No-nonsense, full foot in the pedal, gassing it down the fun lane. Syfy’s recent outings of ‘The Magicians’, ‘Killjoys’, ‘Wynonna Earp’, and ‘Dark Matter’ are exemplary. Freeform’s fighting back with ‘Stitchers’ and now ‘The Bold Type’. And when this show undoubtedly amasses a powerful fanbase because, well, it really deserves one, the whole world will be encapsulated. We’ve seen so many small shows like this—the Little Show That Might—that eventually do. And ‘The Bold Type’ is surely one of those shows that holds its own. If anything, it almost makes ‘The Devil Wears Prada’ seem a bit like ‘The Devil Wears H&M’.
(Not that there’s anything wrong with H&M).
Catch THE BOLD TYPE on Freeform, Tuesdays 9/8c.
It’s bananas that we even have to say this, but to get some good, carefully done yet natural representation embroiled in messy New York City is something that’s actually a shocker.
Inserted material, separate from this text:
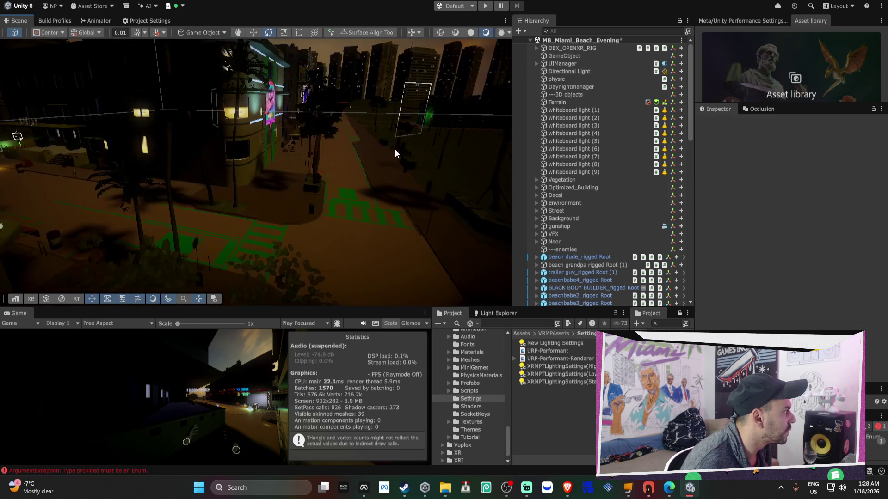
# Reselect the Directional Light, face it from the street, and start rotating it.
pyautogui.click(569, 71)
A pleasant one, too. The number of real-life issues this show tackles whilst wrapped in joy and drunken fun is unrivalled, and we’d be liars if we said we didn’t want to live vicariously off the love the core trio emanate.It's about time we got a television show that was set in New York that represented the actual people of New York. That, folks, is THE BOLD TYPE.